FRANK VAN DER STUCKEN.
On the bead-roll of those who have had both the ability and the courage to take a stand for our music, the name of Frank van der Stucken must stand high. His Americanism is very frail, so far as birth and breeding count, but he has won his naturalization by his ardor for native music.
Van der Stucken's life has been full of labors and honors. He was born at Fredericksburg, Texas, in 1858, of a Belgian father and a German mother. After the Civil War, in which the father served in the Confederate army as a captain of the Texan cavalry, the family returned to Belgium, where, at Antwerp, Van der Stucken studied under Benoit. Here some of his music was played in the churches, and a ballet at the Royal Theatre.
In 1878 he began studies in Leipzig, making important acquaintances, such as Reinecke, Grieg, and Sinding. His first male chorus was sung there, with great success. Of his fifth opus, consisting of nine songs, Edvard Grieg wrote an enthusiastic criticism. After travelling for some time, Van der Stucken was appointed kapellmeister at the Breslau Stadt-Theatre. This was his début as conductor. Here he composed his well-known suite on Shakespeare's "Tempest," which has been performed abroad and here.
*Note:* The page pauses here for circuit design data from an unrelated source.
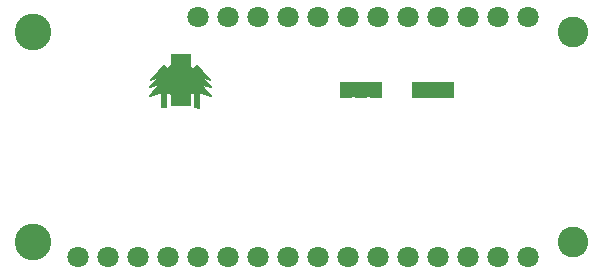
<source format=gbs>
G04 #@! TF.GenerationSoftware,KiCad,Pcbnew,(5.0.0-rc2-dev-444-g2974a2c10)*
G04 #@! TF.CreationDate,2019-11-26T19:34:52-08:00*
G04 #@! TF.ProjectId,StemmaWing_Backpack,5374656D6D6157696E675F4261636B70,v02*
G04 #@! TF.SameCoordinates,Original*
G04 #@! TF.FileFunction,Soldermask,Bot*
G04 #@! TF.FilePolarity,Negative*
%FSLAX46Y46*%
G04 Gerber Fmt 4.6, Leading zero omitted, Abs format (unit mm)*
G04 Created by KiCad (PCBNEW (5.0.0-rc2-dev-444-g2974a2c10)) date 11/26/19 19:34:52*
%MOMM*%
%LPD*%
G01*
G04 APERTURE LIST*
%ADD10C,0.150000*%
%ADD11R,1.071600X1.371600*%
%ADD12C,1.801600*%
%ADD13C,2.601600*%
%ADD14C,3.101600*%
%ADD15R,1.701600X1.301600*%
G04 APERTURE END LIST*
D10*
G36*
X145450000Y-91650000D02*
X145450000Y-90500000D01*
X142100000Y-90500000D01*
X142100000Y-91650000D01*
X145450000Y-91650000D01*
G37*
X145450000Y-91650000D02*
X145450000Y-90500000D01*
X142100000Y-90500000D01*
X142100000Y-91650000D01*
X145450000Y-91650000D01*
G36*
X139300000Y-91600000D02*
X139300000Y-90500000D01*
X136000000Y-90500000D01*
X136000000Y-91600000D01*
X139300000Y-91600000D01*
G37*
X139300000Y-91600000D02*
X139300000Y-90500000D01*
X136000000Y-90500000D01*
X136000000Y-91600000D01*
X139300000Y-91600000D01*
G36*
X121038000Y-89054000D02*
X119938000Y-90224000D01*
X120818000Y-89794000D01*
X119838000Y-90814000D01*
X120708000Y-90554000D01*
X119858000Y-91594000D01*
X120858000Y-91284000D01*
X120858000Y-92554000D01*
X121188000Y-92554000D01*
X121188000Y-91284000D01*
X122178000Y-91594000D01*
X121368000Y-90584000D01*
X122158000Y-90774000D01*
X121348000Y-89894000D01*
X121978000Y-90094000D01*
X121038000Y-89054000D01*
G37*
X121038000Y-89054000D02*
X119938000Y-90224000D01*
X120818000Y-89794000D01*
X119838000Y-90814000D01*
X120708000Y-90554000D01*
X119858000Y-91594000D01*
X120858000Y-91284000D01*
X120858000Y-92554000D01*
X121188000Y-92554000D01*
X121188000Y-91284000D01*
X122178000Y-91594000D01*
X121368000Y-90584000D01*
X122158000Y-90774000D01*
X121348000Y-89894000D01*
X121978000Y-90094000D01*
X121038000Y-89054000D01*
G36*
X122428000Y-88284000D02*
X121318000Y-89384000D01*
X122304000Y-89047000D01*
X121218000Y-90034000D01*
X122304000Y-89682000D01*
X121208000Y-90824000D01*
X122258000Y-90444000D01*
X122258000Y-91774000D01*
X122638000Y-91774000D01*
X122638000Y-90444000D01*
X123768000Y-90764000D01*
X122558000Y-89682000D01*
X123668000Y-89984000D01*
X122558000Y-89047000D01*
X123488000Y-89404000D01*
X122428000Y-88284000D01*
G37*
X122428000Y-88284000D02*
X121318000Y-89384000D01*
X122304000Y-89047000D01*
X121218000Y-90034000D01*
X122304000Y-89682000D01*
X121208000Y-90824000D01*
X122258000Y-90444000D01*
X122258000Y-91774000D01*
X122638000Y-91774000D01*
X122638000Y-90444000D01*
X123768000Y-90764000D01*
X122558000Y-89682000D01*
X123668000Y-89984000D01*
X122558000Y-89047000D01*
X123488000Y-89404000D01*
X122428000Y-88284000D01*
G36*
X123818000Y-89034000D02*
X122748000Y-90214000D01*
X123618000Y-89824000D01*
X122658000Y-90824000D01*
X123568000Y-90504000D01*
X122648000Y-91624000D01*
X123658000Y-91264000D01*
X123655000Y-92552000D01*
X124018000Y-92564000D01*
X123998000Y-91284000D01*
X125008000Y-91624000D01*
X124108000Y-90544000D01*
X125008000Y-90804000D01*
X123998000Y-89774000D01*
X124918000Y-90234000D01*
X123818000Y-89034000D01*
G37*
X123818000Y-89034000D02*
X122748000Y-90214000D01*
X123618000Y-89824000D01*
X122658000Y-90824000D01*
X123568000Y-90504000D01*
X122648000Y-91624000D01*
X123658000Y-91264000D01*
X123655000Y-92552000D01*
X124018000Y-92564000D01*
X123998000Y-91284000D01*
X125008000Y-91624000D01*
X124108000Y-90544000D01*
X125008000Y-90804000D01*
X123998000Y-89774000D01*
X124918000Y-90234000D01*
X123818000Y-89034000D01*
G36*
X121408000Y-89354000D02*
X121408000Y-91154000D01*
X123418000Y-91174000D01*
X123418000Y-89374000D01*
X121408000Y-89354000D01*
G37*
X121408000Y-89354000D02*
X121408000Y-91154000D01*
X123418000Y-91174000D01*
X123418000Y-89374000D01*
X121408000Y-89354000D01*
D11*
X136398000Y-91059000D03*
X137668000Y-91059000D03*
X138938000Y-91059000D03*
X145034000Y-91059000D03*
X143764000Y-91059000D03*
X142494000Y-91059000D03*
D12*
X113715001Y-105206001D03*
X116255001Y-105206001D03*
X118795001Y-105206001D03*
X121335001Y-105206001D03*
X123875001Y-105206001D03*
X126415001Y-105206001D03*
X128955001Y-105206001D03*
X131495001Y-105206001D03*
X134035001Y-105206001D03*
X136575001Y-105206001D03*
X139115001Y-105206001D03*
X141655001Y-105206001D03*
X144195001Y-105206001D03*
X146735001Y-105206001D03*
X149275001Y-105206001D03*
X151815001Y-105206001D03*
X123875001Y-84886001D03*
X126415001Y-84886001D03*
X128955001Y-84886001D03*
X131495001Y-84886001D03*
X134035001Y-84886001D03*
X136575001Y-84886001D03*
X139115001Y-84886001D03*
X141655001Y-84886001D03*
X144195001Y-84886001D03*
X146735001Y-84886001D03*
X149275001Y-84886001D03*
X151815001Y-84886001D03*
D13*
X155625001Y-86156001D03*
X155625001Y-103936001D03*
D14*
X109905001Y-103936001D03*
X109905001Y-86156001D03*
D15*
X122428000Y-91824000D03*
X122428000Y-88624000D03*
M02*

</source>
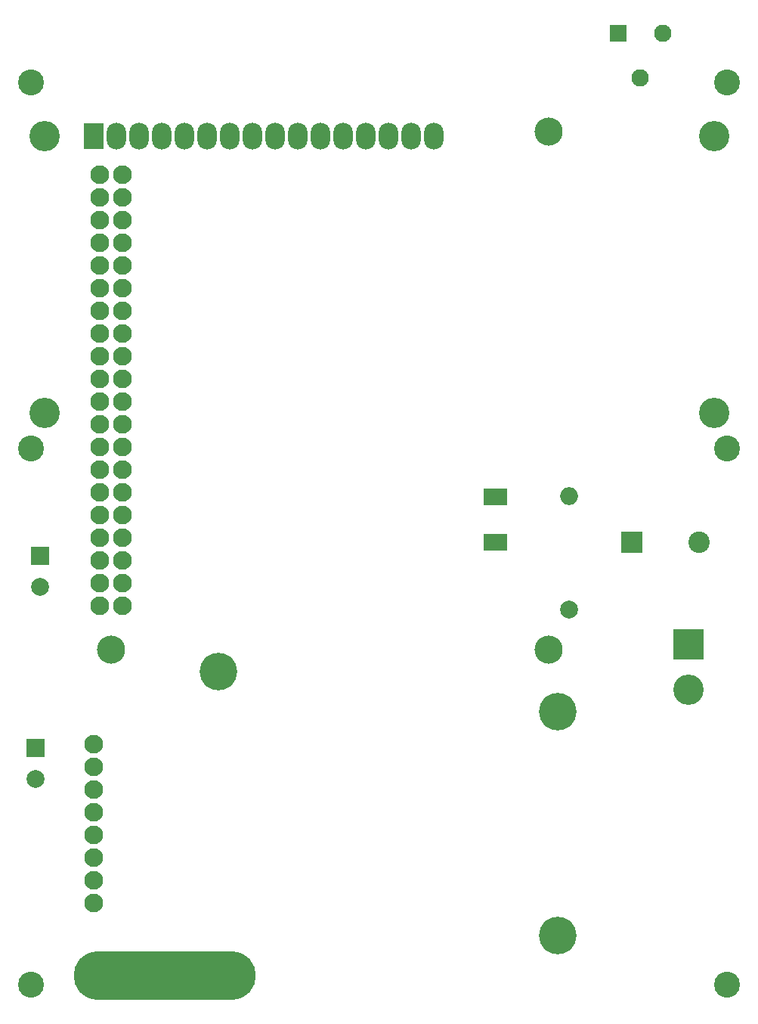
<source format=gbr>
G04 #@! TF.GenerationSoftware,KiCad,Pcbnew,5.1.5-52549c5~84~ubuntu18.04.1*
G04 #@! TF.CreationDate,2020-03-10T09:35:07+09:00*
G04 #@! TF.ProjectId,RFID-RC522_Raspberrypi,52464944-2d52-4433-9532-325f52617370,rev?*
G04 #@! TF.SameCoordinates,Original*
G04 #@! TF.FileFunction,Soldermask,Top*
G04 #@! TF.FilePolarity,Negative*
%FSLAX46Y46*%
G04 Gerber Fmt 4.6, Leading zero omitted, Abs format (unit mm)*
G04 Created by KiCad (PCBNEW 5.1.5-52549c5~84~ubuntu18.04.1) date 2020-03-10 09:35:07*
%MOMM*%
%LPD*%
G04 APERTURE LIST*
%ADD10C,3.150000*%
%ADD11C,2.100000*%
%ADD12C,4.200000*%
%ADD13O,20.400000X5.400000*%
%ADD14C,2.900000*%
%ADD15R,2.400000X2.400000*%
%ADD16C,2.400000*%
%ADD17R,2.000000X2.000000*%
%ADD18C,2.000000*%
%ADD19R,2.200000X3.000000*%
%ADD20O,2.200000X3.000000*%
%ADD21C,3.400000*%
%ADD22R,3.400000X3.400000*%
%ADD23R,1.400000X1.900000*%
%ADD24O,2.000000X2.000000*%
%ADD25C,1.950000*%
%ADD26R,1.950000X1.950000*%
G04 APERTURE END LIST*
D10*
X199000000Y-64500000D03*
X199000000Y-122500000D03*
X150000000Y-122500000D03*
D11*
X148730000Y-69370000D03*
X151270000Y-69370000D03*
X148730000Y-71910000D03*
X151270000Y-71910000D03*
X148730000Y-74450000D03*
X151270000Y-74450000D03*
X148730000Y-76990000D03*
X151270000Y-76990000D03*
X148730000Y-79530000D03*
X151270000Y-79530000D03*
X148730000Y-82070000D03*
X151270000Y-82070000D03*
X148730000Y-84610000D03*
X151270000Y-84610000D03*
X148730000Y-87150000D03*
X151270000Y-87150000D03*
X148730000Y-89690000D03*
X151270000Y-89690000D03*
X148730000Y-92230000D03*
X151270000Y-92230000D03*
X148730000Y-94770000D03*
X151270000Y-94770000D03*
X148730000Y-97310000D03*
X151270000Y-97310000D03*
X148730000Y-99850000D03*
X151270000Y-99850000D03*
X148730000Y-102390000D03*
X151270000Y-102390000D03*
X148730000Y-104930000D03*
X151270000Y-104930000D03*
X148730000Y-107470000D03*
X151270000Y-107470000D03*
X148730000Y-110010000D03*
X151270000Y-110010000D03*
X148730000Y-112550000D03*
X151270000Y-112550000D03*
X148730000Y-115090000D03*
X151270000Y-115090000D03*
X148730000Y-117630000D03*
X151270000Y-117630000D03*
X148000000Y-133110000D03*
X148000000Y-135650000D03*
X148000000Y-138190000D03*
X148000000Y-140730000D03*
X148000000Y-143270000D03*
X148000000Y-145810000D03*
X148000000Y-148350000D03*
X148000000Y-150890000D03*
D12*
X200000000Y-154500000D03*
X200000000Y-129500000D03*
X162000000Y-125000000D03*
X162000000Y-159000000D03*
D13*
X156000000Y-159000000D03*
D14*
X141000000Y-160000000D03*
X219000000Y-160000000D03*
X141000000Y-59000000D03*
X219000000Y-59000000D03*
X141000000Y-100000000D03*
X219000000Y-100000000D03*
D15*
X208280000Y-110490000D03*
D16*
X215880000Y-110490000D03*
D17*
X141500000Y-133500000D03*
D18*
X141500000Y-137000000D03*
D19*
X148000000Y-65000000D03*
D20*
X150540000Y-65000000D03*
X153080000Y-65000000D03*
X155620000Y-65000000D03*
X158160000Y-65000000D03*
X160700000Y-65000000D03*
X163240000Y-65000000D03*
X165780000Y-65000000D03*
X168320000Y-65000000D03*
X170860000Y-65000000D03*
X173400000Y-65000000D03*
X175940000Y-65000000D03*
X178480000Y-65000000D03*
X181020000Y-65000000D03*
X183560000Y-65000000D03*
X186100000Y-65000000D03*
D21*
X142500900Y-65000000D03*
X142500900Y-96000700D03*
X217499480Y-96000700D03*
X217500000Y-65000000D03*
D22*
X214630000Y-121920000D03*
D21*
X214630000Y-127000000D03*
D23*
X193690000Y-110490000D03*
X192390000Y-110490000D03*
X192390000Y-105410000D03*
X193690000Y-105410000D03*
D18*
X201250000Y-118000000D03*
D24*
X201250000Y-105300000D03*
D25*
X211750000Y-53500000D03*
D26*
X206750000Y-53500000D03*
D25*
X209250000Y-58500000D03*
D17*
X142000000Y-112000000D03*
D18*
X142000000Y-115500000D03*
M02*

</source>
Here, also, he wrote a "Festzug," an important work in Wagnerian style, and his passionate "Pagina d'Amore," which, with the published portions of his lyric drama, "Vlasda," has been performed by many great orchestras.
In 1883, Van der Stucken met Liszt, at Weimar, and under his auspices gave a concert of his own compositions, winning the congratulations of Grieg, Lassen, Liszt, and many other celebrated musicians. A prominent German critic headed his review of the performance: "A new star on the musical firmament."
Van der Stucken was now called to the directorship of the famous Arion Male Chorus in New York, a position which he held for eleven years with remarkable results. In 1892 he took his chorus on a tour in Europe and won superlative praises everywhere.
In 1885 and successive years Van der Stucken conducted orchestral "Novelty Concerts," which have an historical importance as giving the first hearing to symphonic works by American composers. In Berlin and in Paris he also gave our musicians the privilege of public performance. From 1891 to 1894 he devoted himself to reforming the Northeastern Säengerbund, achieving the enormous task of making five thousand male voices sing difficult music artistically. Since 1895 Van der Stucken has been conductor of the newly formed Cincinnati Symphony Orchestra, as well as dean of the faculty of the College of Music in that city. The influence of this man, who is certainly one of the most important musicians of his time, is bringing Cincinnati back to its old musical prestige.
As a composer, Van der Stucken shows the same originality and power that characterize him as an organizer. His prelude to the opera "Vlasda" (op. 9) is one long rapture of passionate sweetness, superbly instrumented. An arrangement of it has been made for the piano for four hands by Horatio W. Parker.